Ванька бежал, за спиной его стоял у леса Дед, за ним — остальные Братья. Когда до оврага оставалось чуть-чуть, раздался над склоном, покрывая вопли бессильных стражников, бросая на землю и коней, негромкий, но заглушающий все старушечий хохот. На последнем шагу Ванька оглянулся. Под высоким дубом, бескостно привалясь к стволу всем телом, лежала распухшая Старуха. И смеялась. Глазницы ее, уставленные Ваньке вслед, были пусты.
Свалился Ванька в овраг, перекатился через тонкий ручеек, вылетел на другую сторону, упал. Вокруг тихо стало, Ванька голову приподнял, оглянулся. За спиной, за оврагом стоял лес. Ни откоса, ни стражи, ничего, ели да тишина.
Ванька вперед посмотрел, а там — поле, за полем — деревня. Его, Ванькина деревня.
Шел путник домой. Его заметили, появились на околице люди, старики вышли, отец.
Ванька вернулся. Постояли с отцом друг против друга, обнялись. И поднял отец руку, сдвинул у сына над виском волосы, посмотрел, Ванька понял, отогнул у отца седую прядь на том же месте. Родимое пятно. Такое же.
А от леса шел той же дорогой еще один путник. Митрий. С котомкой, от усталости покачиваясь. Добрался до камня, торчавшего из земли, подогнул непослушные колени, сел. Отец вытер шапкой пот со лба, брякнул ею о землю. Все, пришел. От околицы бежала его жена, упала в ноги, обняла мужнины колени и давай реветь.

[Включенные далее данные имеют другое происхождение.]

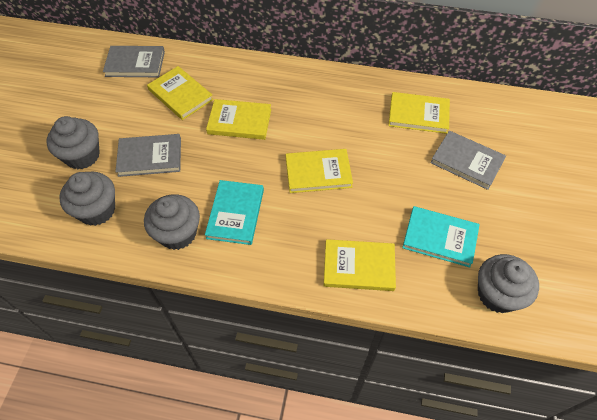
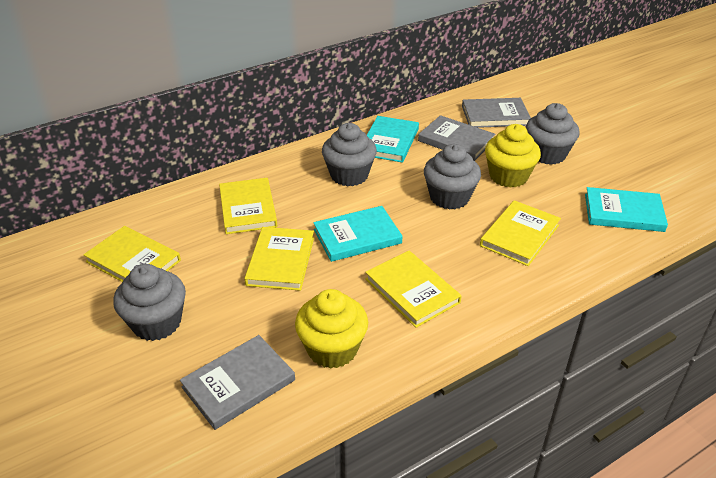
turquoise book: [205,180,264,245] [402,206,480,268] = 2 -> [313,206,402,262] [367,116,419,163] [585,187,668,232] = 3
yellow cupcake: none = 0 -> [295,289,368,369] [485,124,541,188] = 2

— Иван, — сказал отец, — пошли, Иван, домой.
Из улицы выскочил в это время мальчишка, руками над головой крутит, кричит:
— Странники! Странники идут!
Вся деревня собралась на бугре с другой стороны деревни, под которым шли по дороге странники. Первым шагал благородной осанки мужчина с красивым лицом и рваным шрамом на шее. Следом — крепкий парень со светившимися радостью глазами на обезображенном лице. И еще два дюжих мужика, а за ними, чуть поотстав, шла тоненькая девушка в простом платье, с косой до пояса.

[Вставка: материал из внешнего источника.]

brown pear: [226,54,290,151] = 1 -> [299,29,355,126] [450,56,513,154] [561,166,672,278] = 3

Странники вернулись в деревню, миром встречали их люди.
А на опустевшей, дороге показался из-за поворота еще один. Корявенький, маленький человечек, глаза широко расставлены, скулы торчат. Догонял попутчиков своих, шел быстро, задорно подпрыгивая на кривых ножках, короткими ручками размахивая. Голова его, по всей длине перехваченная глубоким шрамом, лучилась счастьем. Рот, глаза, щеки и даже нос расползались в радостной гримасе.
Он смеялся, он веселился, он был счастлив, потому что рождению всегда сопутствует радость.